Displacement under constraint
To reach this target of 30 000 individuals displaced, a tool of constraint has emerged to implement this policy: public assistance dedicated to asylum seekers is now conditioned to the acceptance of one’s own displacement. In case of refusal:
- The 450€ per person and per month allowance is withdrawn. This money is intended to support asylum seekers given the prohibition on work for them in France.
- The state’s accommodation facilities are inaccessible during the whole asylum procedure – that lasts around one year.
Practically, this means that refusing to be relocated is a direct threat to individuals’ most basic needs –to the essentials needed to survive. Refusing would force them to wait for their asylum-claim adjudication and accompanying legal status without financial support or the ability to work. But, they are still told they have “a choice.”
This hence raises the question of soft tools reinforcing constraint on some populations, without a proper legal and formalized prohibition or obligation to move. Here the traditional division between legal rules and economic incentives seems to vanish given that there are two tools of constraint that can be activated together.
Manifest and latent functions of transit centres
What this research underlines is that the French national hosting system, created to accommodate and shelter asylum seekers, is at the same time used as a tool to displace them. Motivated by the ‘necessity’ to host and rationalise the system, transit centres participate de facto in a deeper control on space. Of course, this ‘necessity’ is to qualify as sociology shows how a public problem is a question of framing and choices. Namely: access to work, policies on integration, language, insertion etc.
This development can be seen as a deviation from the obvious, or manifest objectives of the system – to accommodate individuals – towards a logic of power exercised over the migrant bodies and their location in the national space. That can be defined as a latent function of the dispositive.
France as a case in a broader European dynamic
This situation occurs in a broader European movement. The French system is directly inspired by the German model, which introduced a quota system between its Länders at the start of the crisis. This sub-national management system is not proper to France, but these models circulate in Europe. More broadly, European countries have seen ‘urgent’ growth in their reception facilities: Italy, for example, opened new centres that are less well equipped than the former ones and that were supposed to be temporary. They too have moved into the mainstream of reception.
A worrying ‘emergency’
The absorption and perpetuation of these humanitarian crisis centres into the mainstream reception system is proof of what anthropologist Michel Agier calls the ‘ideology of emergency’—a politically created emergency that lasts.

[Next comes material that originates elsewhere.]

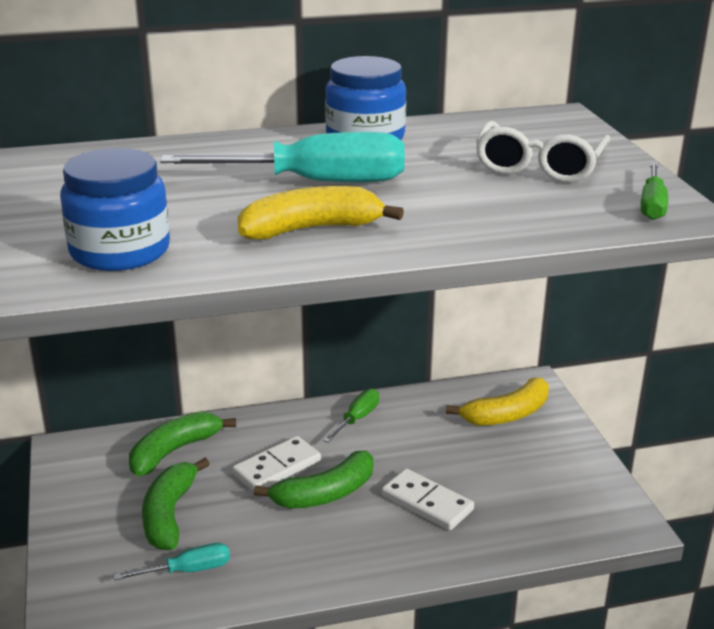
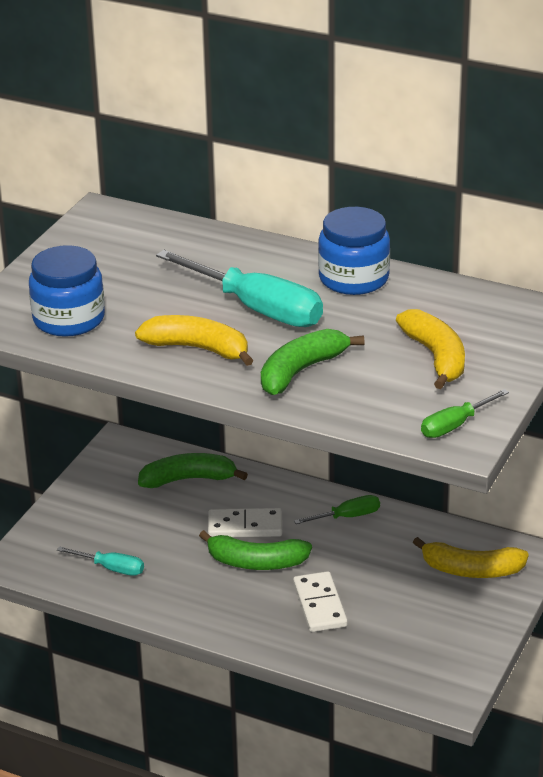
camera: 40 degrees right, 5 degrees up
green banana [142,458,210,550] -> green banana moved to [261,329,365,395]
white glasses [475,121,610,183] -> yellow banana [396,309,465,389]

In the case developed regarding the Paris region, these centres are concretely located in large warehouses and former sport halls and seem to be permanent arrangements. After seven years, street camps still exist in the North of the city; people are still being evacuated recurrently and transported in these centres, creating an environment of a perpetual humanitarian crisis. Hence, this ‘ideology of emergency’ is not neutral and justifies both the very existence of permanent transit centres and the constraint of individuals through displacement.
Maxime Christophe is a PhD student in sociology in Paris (Sciences Po – CRIS) working on hosting policies towards individuals classified as ‘asylum seekers’ in Europe. He was a visiting student in the Migration Policy Centre in Florence for the spring semester 2023.
This post is part of ongoing research developed in his PhD work, and drawn partly from a book chapter that is to be published.